Debo aclarar también que mi carne se mantenía en buenas condiciones: no había ligamentos desgarrados ni músculos agarrotados. La médula espinal, quizá apenas afectada por la absurda caída que precipitó mi viaje, siempre estaba ahí, envolviéndome, resguardando mi ser, tan útil como la estructura primitiva de algún animal acuático trasparente. Pero el tratamiento médico a que estaba sujeto (sobre todo en el Lecouchant y en la medida en que puedo reconstruirlo) suponía que todas mis heridas eran físicas, sólo físicas, y podían curarse con medios físicos. No hablo de la alquimia moderna, de los filtros mágicos que me inyectaron: éstos, quizá, produjeron cierto efecto no sólo en mi cuerpo, sino también en la divinidad instalada en mi interior, como ocurre con las sugestiones que los shamanes ambiciosos o los consejeros hacen a un emperador demente. Pero no puedo omitir algunas imágenes que no se me han borrado de la mente: las malditas correas que me mantenían tendido sobre la espalda (impidiéndome huir con mi balsa de goma bajo el brazo, cosa de que me sentía capaz) o, peor aún, las sanguijuelas eléctricas que verdugos enmascarados me aplicaron en la cabeza y los miembros hasta que las ahuyentó un santo de Catapult, California: el profesor H. P. Sloan, que estuvo a punto de comprender, cuando empezaba a reponerme, que podría curarme —¡podría haberme curado!— en un abrir y cerrar de ojos mediante la hipnosis y con un poco de humorismo por parte del hipnotizador.
3
Según tengo entendido, mi nombre de pila es Vadim. También el de mi padre. El pasaporte norteamericano que me otorgaron hace poco —un elegante Iibrito con un dibujo dorado en la tapa verde, perforada con el número 00678638— no menciona mi título ancestral que, sin embargo, figura en las varias ediciones de mi pasaporte británico. Juventud, Edad Adulta, Vejez, antes que la última fuera mutilada hasta quedar irreconocible por falsificadores amigos, que en el fondo eran bromistas pesados. Recorrí esas etapas una noche, a medida que ciertas células cerebrales que habían estado heladas florecían de nuevo. Pero había otras que seguían contraídas como pimpollos demorados y aunque podía hacer girar los pulgares de los pies bajo las sábanas (por primera vez después del ataque), no lograba discernir en ese oscuro rincón de mi mente qué apellido seguía a mi patronímico ruso. Lo imaginaba empezando con N, como la palabra que designa un hermoso y espontáneo giro de palabras en momentos de inspiración, semejante al fluir de corpúsculos rojos en la sangre recién extraída y vista bajo el microscopio. Había usado esa palabra una vez en Véase en Realidad, pero no recordaba si tenía algo que ver con un rodar de monedas (metáfora capitalista, ¿no es cierto, amigos marxistas?). Sí, estaba seguro de que mi apellido empezaba con N y tenía un odioso parecido con el sobrenombre o seudónimo de un escritor de supuesta fama (¿Notorov? No), búlgaro o babilónico o quizá de Betelgeuze, con quien me confundían siempre algunos emigrésde otra galaxia. Pero si era un apellido parecido a Nebesnyy o Nabedrin o Nablidze, no podía recordarlo.
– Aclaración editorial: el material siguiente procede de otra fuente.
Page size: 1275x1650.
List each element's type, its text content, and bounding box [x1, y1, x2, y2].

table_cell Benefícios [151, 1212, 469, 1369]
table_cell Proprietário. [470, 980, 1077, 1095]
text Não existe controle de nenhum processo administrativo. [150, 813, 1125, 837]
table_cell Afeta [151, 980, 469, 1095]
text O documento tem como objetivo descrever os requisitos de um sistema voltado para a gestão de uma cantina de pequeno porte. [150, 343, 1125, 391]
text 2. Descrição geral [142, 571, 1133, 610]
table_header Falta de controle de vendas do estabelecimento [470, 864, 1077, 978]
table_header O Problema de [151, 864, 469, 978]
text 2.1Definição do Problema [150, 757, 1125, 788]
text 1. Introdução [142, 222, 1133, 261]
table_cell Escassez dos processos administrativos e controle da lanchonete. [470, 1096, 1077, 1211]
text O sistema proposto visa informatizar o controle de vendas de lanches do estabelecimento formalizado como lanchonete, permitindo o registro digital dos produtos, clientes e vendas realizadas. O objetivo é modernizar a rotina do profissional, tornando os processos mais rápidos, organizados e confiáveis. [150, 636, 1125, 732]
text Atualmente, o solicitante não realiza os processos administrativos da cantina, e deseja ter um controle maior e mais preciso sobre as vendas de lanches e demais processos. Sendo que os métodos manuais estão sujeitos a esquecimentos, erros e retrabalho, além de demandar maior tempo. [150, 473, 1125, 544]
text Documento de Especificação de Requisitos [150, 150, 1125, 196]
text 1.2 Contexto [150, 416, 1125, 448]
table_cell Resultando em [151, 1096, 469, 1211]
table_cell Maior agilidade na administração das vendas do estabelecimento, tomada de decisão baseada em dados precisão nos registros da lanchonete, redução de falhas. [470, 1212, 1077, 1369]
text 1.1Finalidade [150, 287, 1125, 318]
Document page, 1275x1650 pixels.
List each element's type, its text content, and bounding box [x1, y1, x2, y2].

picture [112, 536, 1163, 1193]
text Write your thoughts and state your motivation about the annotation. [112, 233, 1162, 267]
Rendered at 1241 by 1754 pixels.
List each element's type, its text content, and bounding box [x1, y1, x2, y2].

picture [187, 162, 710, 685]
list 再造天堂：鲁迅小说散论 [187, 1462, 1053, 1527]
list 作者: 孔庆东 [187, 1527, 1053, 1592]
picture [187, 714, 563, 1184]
Preferí no exigir demasiado de mi fuerza de voluntad (vete, Naborcroft) y me rendí. ¿O quizá mi apellido empezaba con B y la n se adhería a él como un parásito desesperado? ¿Bonidze? ¿Blonsky? No, eso era obra del BINT. ¿Tendría gotas de sangre caucasiana y principesca en las venas? ¿Por qué habían surgido alusiones a Nabarro, político británico, en los recortes que recibía de Inglaterra acerca de la edición londinense de Un reino junto al mar? ( A Kingdom by the Sea: título de ritmo encantador.) ¿Por qué Ivor me llamaba "MacNab"?